For this reason, a plain text editor is a core element of the IDE. The editor in RStudio is good for any kind of text documents: you could edit R scripts, NetLogo models, LaTeX documents, or even CSV files.
Configure git
The system
function sends a given string directly to the operating system, which uses the git
program itself to do something we can’t do through RStudio.
system("git config user.name '<Full Name>'")
system("git config user.email '<email>'")
Create a new file
Copy the .nlogo
file saved from the NetLogo Programming lesson into this directory:
turtles-own [energy]
...
@#$#@#$#@
GRAPHICS-WINDOW
Track it with git
Before you can commit changes involving a new file, you have to tell the version control system (that’s git
!) to watch it..
- Go to the
git
tab in RStudio - Select
commit
to open the “Review Changes” window - Select “Staged” to add (hence “A”) the new file.

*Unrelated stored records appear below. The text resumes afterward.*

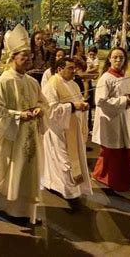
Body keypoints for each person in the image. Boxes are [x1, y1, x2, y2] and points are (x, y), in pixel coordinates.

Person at [0, 24, 47, 223]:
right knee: (9, 171)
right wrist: (19, 116)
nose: (27, 59)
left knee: (27, 172)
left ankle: (25, 211)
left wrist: (40, 110)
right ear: (12, 58)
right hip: (11, 137)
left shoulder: (32, 82)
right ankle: (4, 207)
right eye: (23, 56)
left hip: (30, 137)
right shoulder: (3, 82)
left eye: (29, 56)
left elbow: (43, 102)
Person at [91, 47, 130, 200]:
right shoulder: (106, 78)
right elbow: (100, 101)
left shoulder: (124, 76)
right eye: (115, 58)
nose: (118, 61)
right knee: (116, 154)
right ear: (109, 59)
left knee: (112, 153)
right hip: (111, 121)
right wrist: (125, 100)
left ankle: (100, 174)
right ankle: (118, 185)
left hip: (122, 118)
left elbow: (125, 94)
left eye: (121, 58)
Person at [41, 57, 93, 202]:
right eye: (70, 68)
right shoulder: (51, 86)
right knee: (64, 162)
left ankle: (68, 188)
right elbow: (50, 110)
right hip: (58, 131)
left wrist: (82, 106)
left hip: (72, 127)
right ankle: (67, 190)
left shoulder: (74, 85)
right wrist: (73, 106)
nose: (74, 71)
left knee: (71, 159)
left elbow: (78, 101)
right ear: (59, 69)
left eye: (74, 68)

- Enter a descriptive message about the commit.
- Commit!
Push
Open the “Review Changes” window again and notice that your branch is ahead of origin/master! Push those commit(s) to your GitHub repo.
Challenge
- Enter a description into the “WHAT IS IT?” section of the NetLogo model.
- Commit and push your work.
Working with Collaborators
True collaboration goes deeper than commenting on a final report, but integrated work on a project from start to finish raises workflow challenges.

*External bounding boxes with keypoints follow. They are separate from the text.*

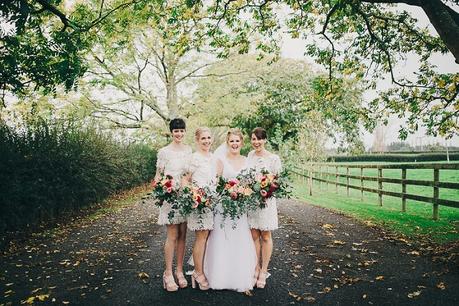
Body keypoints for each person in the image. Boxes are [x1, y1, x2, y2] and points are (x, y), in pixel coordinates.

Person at [204, 128, 257, 292]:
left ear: (242, 142)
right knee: (222, 238)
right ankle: (220, 275)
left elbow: (249, 183)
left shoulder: (247, 160)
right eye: (231, 141)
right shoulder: (221, 160)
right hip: (224, 206)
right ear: (228, 143)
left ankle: (239, 274)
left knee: (239, 237)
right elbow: (215, 183)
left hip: (240, 206)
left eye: (237, 141)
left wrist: (242, 192)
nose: (235, 144)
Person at [155, 118, 192, 291]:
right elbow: (158, 176)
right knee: (172, 235)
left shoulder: (189, 150)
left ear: (185, 132)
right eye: (176, 131)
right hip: (170, 197)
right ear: (171, 132)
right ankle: (168, 273)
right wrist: (162, 191)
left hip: (184, 197)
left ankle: (179, 271)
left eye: (182, 131)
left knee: (183, 235)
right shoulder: (164, 152)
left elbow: (189, 174)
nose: (179, 134)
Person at [247, 127, 282, 288]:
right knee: (254, 234)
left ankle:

- Be it data, a script, or a write-up, who has the most up-to-date version?
- Will a teammate’s work overwrite any of your own?
- How do I recover the working version of code the PI broke?

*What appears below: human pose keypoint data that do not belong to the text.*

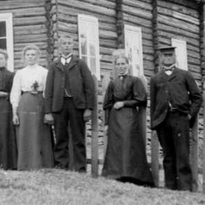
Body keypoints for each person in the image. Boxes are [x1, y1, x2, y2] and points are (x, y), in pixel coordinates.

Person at [149, 43, 202, 191]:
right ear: (160, 58)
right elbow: (153, 103)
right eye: (165, 55)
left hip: (180, 119)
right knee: (168, 155)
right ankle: (170, 186)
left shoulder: (185, 75)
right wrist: (154, 123)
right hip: (163, 121)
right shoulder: (155, 79)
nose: (168, 58)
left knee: (182, 154)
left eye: (170, 55)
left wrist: (190, 115)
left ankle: (185, 187)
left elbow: (197, 97)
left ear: (175, 57)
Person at [101, 49, 154, 186]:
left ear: (128, 65)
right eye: (118, 64)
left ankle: (132, 175)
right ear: (115, 66)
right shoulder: (113, 84)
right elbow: (107, 104)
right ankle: (116, 173)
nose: (121, 66)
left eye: (123, 64)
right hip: (115, 119)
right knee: (116, 146)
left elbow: (141, 99)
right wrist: (106, 123)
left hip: (129, 117)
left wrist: (124, 103)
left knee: (129, 144)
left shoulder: (134, 81)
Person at [43, 34, 96, 172]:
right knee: (61, 137)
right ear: (60, 46)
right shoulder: (54, 65)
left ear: (72, 45)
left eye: (69, 43)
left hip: (76, 105)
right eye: (64, 43)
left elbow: (89, 87)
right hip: (59, 106)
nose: (67, 46)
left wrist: (88, 108)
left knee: (78, 138)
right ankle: (62, 166)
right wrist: (48, 111)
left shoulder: (80, 64)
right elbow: (48, 90)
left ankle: (80, 168)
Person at [10, 43, 53, 170]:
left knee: (40, 132)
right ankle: (25, 164)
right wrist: (14, 113)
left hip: (39, 104)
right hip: (25, 104)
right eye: (28, 55)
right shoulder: (20, 73)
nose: (30, 57)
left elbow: (47, 92)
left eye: (33, 54)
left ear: (38, 56)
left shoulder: (44, 72)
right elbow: (15, 93)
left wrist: (47, 110)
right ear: (24, 57)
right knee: (25, 133)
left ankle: (42, 163)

A centralized workflow, managed by git
, helps answer these questions.
Centralized Workflow
- The origin becomes the official up-to-date repo, even if your work is a few commits ahead.
- Diverging projects are easily reintegrated with a merge algorithm.
- The complete project history is available to checkout.
Note, version control works really well with text. Non-textual components of your project (e.g. spatial data) need advanced treatment.
The first step to collaborative workflows is granting access to the origin of your project.
Introduce yourself to your neighbour, and ask for his/her GitHub username.
Add your neighbour as a collaborator, and accept your neighbours invitation to collaborate!
Editing on GitHub
Edit the README.md from your neighbour’s repo, by adding more goals to their README.
# SESYNC Spatial ABMs Course
Goals
- Learn to build Spatial ABMs!
- Work with a team.
Always write a meaningful commit message when you save!
Challenge
- Create a new RStudio project from your neighbour’s repository.
- Add a comment to explain what part of the code does.
- Commit and push your work.
Where to from here?
The repository you created is an example of the heart of a distributed workflow. Putting the origin of your project on GitHub (or similar) will make it accessible not only by your collaborators, but also availabe for review and extension by your research community.
Sharing project files, including managing multiple “copies” during development or at public release, in a hub-and-spokes workflow is a streamlined cloning process. The origin always has the “most recent” version of any documents: conflicts must be resolved in the local clone before new commits can be shared.
Using advanced git
to manage contributions to the project as a branching and merging “tree” of commits accomplishes two objectives. First, work can safely proceed in parallel, even on the same documents. Second, a recoverable (and auditable) trail of changes is immediately available in the project history.